Telescope: Astro-Tech 8” f/8 Ritchey-Cretien, Orion Atlas EQ-G
Camera: Full Spectrum Modified Nikon D5300
Filter: Orion Imaging Skyglow Filter
Guide scope: Astro-Tech 60mm, Meade DSI Pro II, PHD
Exposure: 13x180sec, ISO 200, saved as RAW
Darks: Internal (Long Exposure Noise Reduction On)
Flats: 32x2sec, Tee shirt flats taken at dawn
Average Light Pollution: Red zone, Bortle 8, poor transparency, bright moonlight
Lensed Sky Quality Meter: 18.2 mag/arc-sec^2
Stacking: Mean with a 2-sigma clip.
White Balance: Nebulosity Automatic
Software: Backyard Nikon, Deep Sky Stacker, Nebulosity, Photoshop
This was the 2nd of 5 first-light images taken with my new to me Astro-Tech 8” f/8 Ritchey-Cretien.
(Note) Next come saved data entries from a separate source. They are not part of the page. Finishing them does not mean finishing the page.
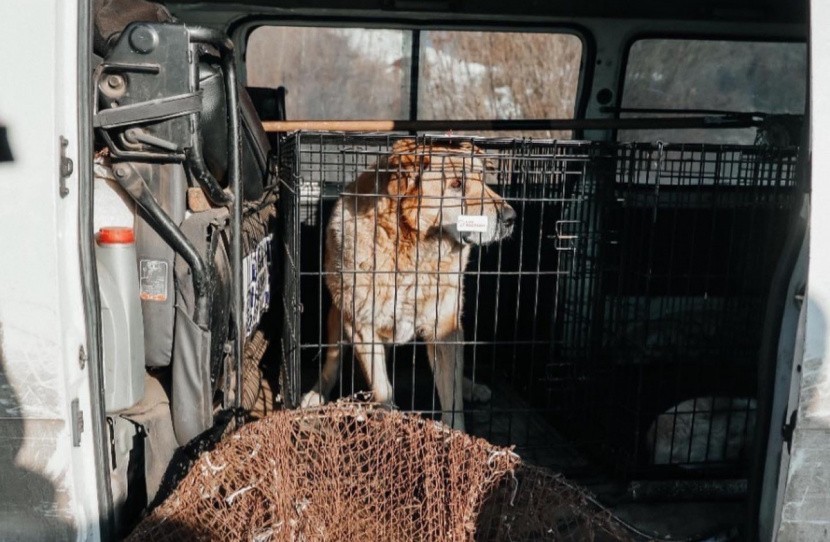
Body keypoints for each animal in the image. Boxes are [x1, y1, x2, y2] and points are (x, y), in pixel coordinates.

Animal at [302, 138, 516, 432]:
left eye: (482, 180)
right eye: (456, 184)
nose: (511, 218)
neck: (412, 249)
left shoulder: (444, 327)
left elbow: (451, 396)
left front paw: (457, 435)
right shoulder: (360, 326)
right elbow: (382, 388)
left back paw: (471, 387)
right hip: (337, 316)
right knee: (332, 360)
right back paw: (317, 393)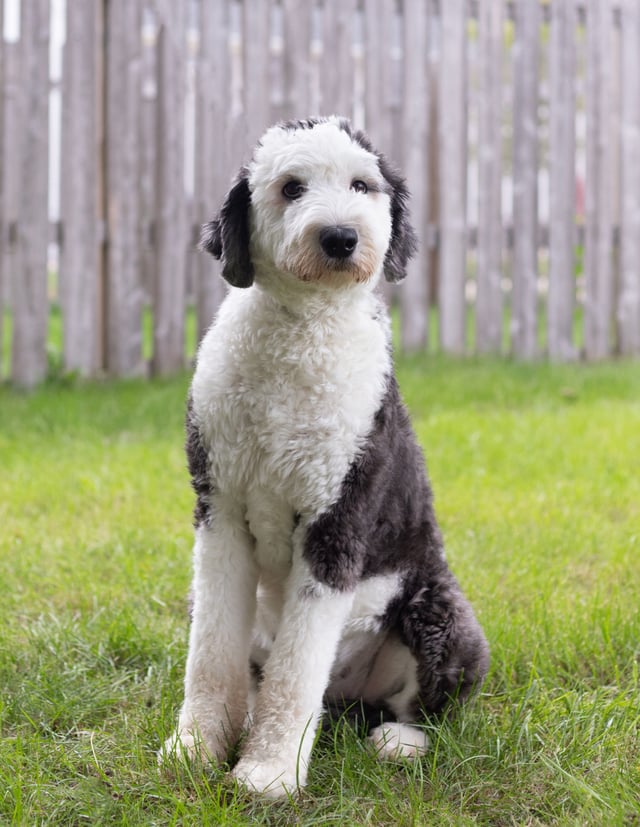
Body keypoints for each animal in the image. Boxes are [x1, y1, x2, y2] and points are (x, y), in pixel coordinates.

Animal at [161, 115, 490, 796]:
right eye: (291, 187)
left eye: (362, 185)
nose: (340, 236)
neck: (300, 333)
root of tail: (347, 697)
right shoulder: (220, 510)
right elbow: (210, 653)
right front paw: (197, 747)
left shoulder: (336, 524)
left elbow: (296, 670)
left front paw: (267, 773)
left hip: (441, 616)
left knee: (430, 709)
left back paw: (399, 741)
The sky conditions were pretty rough with haze and bright moonlight, but I was still able to conduct some basic tests with this new system. This was my first test of the RC8’s narrow-field capability and I cropped the source image to zoom in a bit closer on the nebula to highlight some of the fine detail. Narrow-field imaging of deepsky object can be influenced by the seeing conditions and this limits the usefulness of using larger telescopes for this purpose. The RC8 at f/8 seems to be well suited for my typical sky conditions providing a nice balance of speed and field of view. Also, this was my first opportunity to test the performance of my Nikon 5300a on a warm, muggy summer evening and it performed flawlessly. My cooled ZWO ASI071MC Pro is off being repaired (faulty temperature sensor on the TEC), but so far I’m not missing it (much).
Visually, The Ring appears as a ghostly smoke ring about the size of Jupiter. The nebula itself is not actually a ring, but more likely a torus or a short hour-glass, we just happen to the looking down the long axis, giving the nebula its characteristic shape.